# [WORK INSTRUCTION]
Render the text lines of each of the rows below as a numbered list, omitting any blank lines.
○ ○ ○ ○
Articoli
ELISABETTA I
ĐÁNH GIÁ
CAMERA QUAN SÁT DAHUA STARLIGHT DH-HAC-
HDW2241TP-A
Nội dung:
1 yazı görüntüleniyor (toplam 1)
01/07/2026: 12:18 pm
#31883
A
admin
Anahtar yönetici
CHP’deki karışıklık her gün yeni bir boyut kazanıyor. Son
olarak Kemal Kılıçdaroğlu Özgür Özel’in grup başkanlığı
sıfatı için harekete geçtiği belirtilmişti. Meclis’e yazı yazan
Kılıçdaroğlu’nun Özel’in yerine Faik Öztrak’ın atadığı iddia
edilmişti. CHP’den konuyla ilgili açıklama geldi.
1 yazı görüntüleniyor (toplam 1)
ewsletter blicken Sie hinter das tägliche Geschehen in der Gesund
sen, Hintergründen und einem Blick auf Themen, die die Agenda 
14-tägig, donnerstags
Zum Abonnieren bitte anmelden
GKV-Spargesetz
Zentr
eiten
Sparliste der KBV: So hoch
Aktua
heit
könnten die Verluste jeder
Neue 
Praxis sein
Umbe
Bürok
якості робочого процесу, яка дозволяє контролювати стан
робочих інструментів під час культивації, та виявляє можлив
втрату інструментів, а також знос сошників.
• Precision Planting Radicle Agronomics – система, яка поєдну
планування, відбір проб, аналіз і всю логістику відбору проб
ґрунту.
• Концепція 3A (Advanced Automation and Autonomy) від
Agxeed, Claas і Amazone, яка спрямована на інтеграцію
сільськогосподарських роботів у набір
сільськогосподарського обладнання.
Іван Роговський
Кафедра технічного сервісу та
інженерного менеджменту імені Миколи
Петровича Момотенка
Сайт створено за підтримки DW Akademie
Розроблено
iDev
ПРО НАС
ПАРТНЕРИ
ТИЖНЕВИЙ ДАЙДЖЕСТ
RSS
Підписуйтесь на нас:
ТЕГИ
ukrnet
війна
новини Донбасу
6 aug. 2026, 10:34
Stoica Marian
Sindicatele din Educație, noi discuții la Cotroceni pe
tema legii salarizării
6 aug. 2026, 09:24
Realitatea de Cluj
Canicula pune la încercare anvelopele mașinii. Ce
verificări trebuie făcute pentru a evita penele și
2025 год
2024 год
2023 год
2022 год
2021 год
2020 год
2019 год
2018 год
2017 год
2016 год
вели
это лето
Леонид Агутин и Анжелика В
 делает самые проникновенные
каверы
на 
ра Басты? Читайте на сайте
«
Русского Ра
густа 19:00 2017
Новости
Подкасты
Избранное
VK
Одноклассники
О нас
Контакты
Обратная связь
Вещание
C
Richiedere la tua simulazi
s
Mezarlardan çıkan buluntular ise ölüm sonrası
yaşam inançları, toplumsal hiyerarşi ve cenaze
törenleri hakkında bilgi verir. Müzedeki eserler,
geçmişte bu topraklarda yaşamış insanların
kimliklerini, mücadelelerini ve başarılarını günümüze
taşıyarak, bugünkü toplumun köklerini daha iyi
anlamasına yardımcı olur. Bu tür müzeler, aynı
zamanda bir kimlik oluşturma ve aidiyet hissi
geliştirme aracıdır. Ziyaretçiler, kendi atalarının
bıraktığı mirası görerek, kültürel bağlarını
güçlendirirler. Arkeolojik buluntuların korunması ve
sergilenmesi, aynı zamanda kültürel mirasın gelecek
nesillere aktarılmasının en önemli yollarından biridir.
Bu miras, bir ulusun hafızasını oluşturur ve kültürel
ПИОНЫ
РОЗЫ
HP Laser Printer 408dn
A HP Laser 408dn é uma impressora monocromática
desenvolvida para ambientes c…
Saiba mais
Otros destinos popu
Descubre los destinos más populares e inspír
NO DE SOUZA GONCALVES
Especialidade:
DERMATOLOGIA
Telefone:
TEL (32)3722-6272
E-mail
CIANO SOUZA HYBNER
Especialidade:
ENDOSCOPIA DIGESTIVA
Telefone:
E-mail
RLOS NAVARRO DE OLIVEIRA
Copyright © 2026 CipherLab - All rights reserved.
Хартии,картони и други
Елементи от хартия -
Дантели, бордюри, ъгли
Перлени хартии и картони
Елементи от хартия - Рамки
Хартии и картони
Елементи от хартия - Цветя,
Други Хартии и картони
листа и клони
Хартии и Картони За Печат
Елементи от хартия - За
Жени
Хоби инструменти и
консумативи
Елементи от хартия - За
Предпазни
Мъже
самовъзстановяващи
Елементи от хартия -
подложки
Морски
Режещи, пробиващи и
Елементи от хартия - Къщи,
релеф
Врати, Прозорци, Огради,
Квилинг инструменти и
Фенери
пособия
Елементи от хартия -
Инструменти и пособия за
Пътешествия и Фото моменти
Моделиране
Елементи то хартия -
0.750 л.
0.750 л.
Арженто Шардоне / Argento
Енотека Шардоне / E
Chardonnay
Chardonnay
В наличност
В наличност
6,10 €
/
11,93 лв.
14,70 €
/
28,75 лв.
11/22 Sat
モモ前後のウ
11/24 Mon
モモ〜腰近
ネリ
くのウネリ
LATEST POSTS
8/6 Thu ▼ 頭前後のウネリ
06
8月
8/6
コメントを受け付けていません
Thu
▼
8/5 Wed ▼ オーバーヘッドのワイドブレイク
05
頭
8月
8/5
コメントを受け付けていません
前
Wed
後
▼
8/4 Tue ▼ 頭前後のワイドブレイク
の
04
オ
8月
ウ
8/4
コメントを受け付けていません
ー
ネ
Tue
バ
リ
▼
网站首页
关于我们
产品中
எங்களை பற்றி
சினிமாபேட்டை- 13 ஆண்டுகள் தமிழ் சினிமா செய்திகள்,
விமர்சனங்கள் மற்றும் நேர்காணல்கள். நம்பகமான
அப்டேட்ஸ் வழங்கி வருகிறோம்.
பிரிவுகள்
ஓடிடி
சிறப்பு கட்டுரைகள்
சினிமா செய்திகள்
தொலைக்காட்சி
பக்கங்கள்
○ ○ ○ ○
# [EXERCISE SOLUTION]
1. Articoli
2. ELISABETTA I
3. ĐÁNH GIÁ
4. CAMERA QUAN SÁT DAHUA STARLIGHT DH-HAC-
5. HDW2241TP-A
6. Nội dung:
7. 1 yazı görüntüleniyor (toplam 1)
8. 01/07/2026: 12:18 pm
9. #31883
10. A
11. admin
12. Anahtar yönetici
13. CHP’deki karışıklık her gün yeni bir boyut kazanıyor. Son
14. olarak Kemal Kılıçdaroğlu Özgür Özel’in grup başkanlığı
15. sıfatı için harekete geçtiği belirtilmişti. Meclis’e yazı yazan
16. Kılıçdaroğlu’nun Özel’in yerine Faik Öztrak’ın atadığı iddia
17. edilmişti. CHP’den konuyla ilgili açıklama geldi.
18. 1 yazı görüntüleniyor (toplam 1)
19. ewsletter blicken Sie hinter das tägliche Geschehen in der Gesund
20. sen, Hintergründen und einem Blick auf Themen, die die Agenda 
21. 14-tägig, donnerstags
22. Zum Abonnieren bitte anmelden
23. GKV-Spargesetz
24. Zentr
25. eiten
26. Sparliste der KBV: So hoch
27. Aktua
28. heit
29. könnten die Verluste jeder
30. Neue 
31. Praxis sein
32. Umbe
33. Bürok
34. якості робочого процесу, яка дозволяє контролювати стан
35. робочих інструментів під час культивації, та виявляє можлив
36. втрату інструментів, а також знос сошників.
37. • Precision Planting Radicle Agronomics – система, яка поєдну
38. планування, відбір проб, аналіз і всю логістику відбору проб
39. ґрунту.
40. • Концепція 3A (Advanced Automation and Autonomy) від
41. Agxeed, Claas і Amazone, яка спрямована на інтеграцію
42. сільськогосподарських роботів у набір
43. сільськогосподарського обладнання.
44. Іван Роговський
45. Кафедра технічного сервісу та
46. інженерного менеджменту імені Миколи
47. Петровича Момотенка
48. Сайт створено за підтримки DW Akademie
49. Розроблено
50. iDev
51. ПРО НАС
52. ПАРТНЕРИ
53. ТИЖНЕВИЙ ДАЙДЖЕСТ
54. RSS
55. Підписуйтесь на нас:
56. ТЕГИ
57. ukrnet
58. війна
59. новини Донбасу
60. 6 aug. 2026, 10:34
61. Stoica Marian
62. Sindicatele din Educație, noi discuții la Cotroceni pe
63. tema legii salarizării
64. 6 aug. 2026, 09:24
65. Realitatea de Cluj
66. Canicula pune la încercare anvelopele mașinii. Ce
67. verificări trebuie făcute pentru a evita penele și
68. 2025 год
69. 2024 год
70. 2023 год
71. 2022 год
72. 2021 год
73. 2020 год
74. 2019 год
75. 2018 год
76. 2017 год
77. 2016 год
78. вели
79. это лето
80. Леонид Агутин и Анжелика В
81.  делает самые проникновенные
82. каверы
83. на 
84. ра Басты? Читайте на сайте
85. «
86. Русского Ра
87. густа 19:00 2017
88. Новости
89. Подкасты
90. Избранное
91. VK
92. Одноклассники
93. О нас
94. Контакты
95. Обратная связь
96. Вещание
97. C
98. Richiedere la tua simulazi
99. s
100. Mezarlardan çıkan buluntular ise ölüm sonrası
101. yaşam inançları, toplumsal hiyerarşi ve cenaze
102. törenleri hakkında bilgi verir. Müzedeki eserler,
103. geçmişte bu topraklarda yaşamış insanların
104. kimliklerini, mücadelelerini ve başarılarını günümüze
105. taşıyarak, bugünkü toplumun köklerini daha iyi
106. anlamasına yardımcı olur. Bu tür müzeler, aynı
107. zamanda bir kimlik oluşturma ve aidiyet hissi
108. geliştirme aracıdır. Ziyaretçiler, kendi atalarının
109. bıraktığı mirası görerek, kültürel bağlarını
110. güçlendirirler. Arkeolojik buluntuların korunması ve
111. sergilenmesi, aynı zamanda kültürel mirasın gelecek
112. nesillere aktarılmasının en önemli yollarından biridir.
113. Bu miras, bir ulusun hafızasını oluşturur ve kültürel
114. ПИОНЫ
115. РОЗЫ
116. HP Laser Printer 408dn
117. A HP Laser 408dn é uma impressora monocromática
118. desenvolvida para ambientes c…
119. Saiba mais
120. Otros destinos popu
121. Descubre los destinos más populares e inspír
122. NO DE SOUZA GONCALVES
123. Especialidade:
124. DERMATOLOGIA
125. Telefone:
126. TEL (32)3722-6272
127. E-mail
128. CIANO SOUZA HYBNER
129. Especialidade:
130. ENDOSCOPIA DIGESTIVA
131. Telefone:
132. E-mail
133. RLOS NAVARRO DE OLIVEIRA
134. Copyright © 2026 CipherLab - All rights reserved.
135. Хартии,картони и други
136. Елементи от хартия -
137. Дантели, бордюри, ъгли
138. Перлени хартии и картони
139. Елементи от хартия - Рамки
140. Хартии и картони
141. Елементи от хартия - Цветя,
142. Други Хартии и картони
143. листа и клони
144. Хартии и Картони За Печат
145. Елементи от хартия - За
146. Жени
147. Хоби инструменти и
148. консумативи
149. Елементи от хартия - За
150. Предпазни
151. Мъже
152. самовъзстановяващи
153. Елементи от хартия -
154. подложки
155. Морски
156. Режещи, пробиващи и
157. Елементи от хартия - Къщи,
158. релеф
159. Врати, Прозорци, Огради,
160. Квилинг инструменти и
161. Фенери
162. пособия
163. Елементи от хартия -
164. Инструменти и пособия за
165. Пътешествия и Фото моменти
166. Моделиране
167. Елементи то хартия -
168. 0.750 л.
169. 0.750 л.
170. Арженто Шардоне / Argento
171. Енотека Шардоне / E
172. Chardonnay
173. Chardonnay
174. В наличност
175. В наличност
176. 6,10 €
177. /
178. 11,93 лв.
179. 14,70 €
180. /
181. 28,75 лв.
182. 11/22 Sat
183. モモ前後のウ
184. 11/24 Mon
185. モモ〜腰近
186. ネリ
187. くのウネリ
188. LATEST POSTS
189. 8/6 Thu ▼ 頭前後のウネリ
190. 06
191. 8月
192. 8/6
193. コメントを受け付けていません
194. Thu
195. ▼
196. 8/5 Wed ▼ オーバーヘッドのワイドブレイク
197. 05
198. 頭
199. 8月
200. 8/5
201. コメントを受け付けていません
202. 前
203. Wed
204. 後
205. ▼
206. 8/4 Tue ▼ 頭前後のワイドブレイク
207. の
208. 04
209. オ
210. 8月
211. ウ
212. 8/4
213. コメントを受け付けていません
214. ー
215. ネ
216. Tue
217. バ
218. リ
219. ▼
220. 网站首页
221. 关于我们
222. 产品中
223. எங்களை பற்றி
224. சினிமாபேட்டை- 13 ஆண்டுகள் தமிழ் சினிமா செய்திகள்,
225. விமர்சனங்கள் மற்றும் நேர்காணல்கள். நம்பகமான
226. அப்டேட்ஸ் வழங்கி வருகிறோம்.
227. பிரிவுகள்
228. ஓடிடி
229. சிறப்பு கட்டுரைகள்
230. சினிமா செய்திகள்
231. தொலைக்காட்சி
232. பக்கங்கள்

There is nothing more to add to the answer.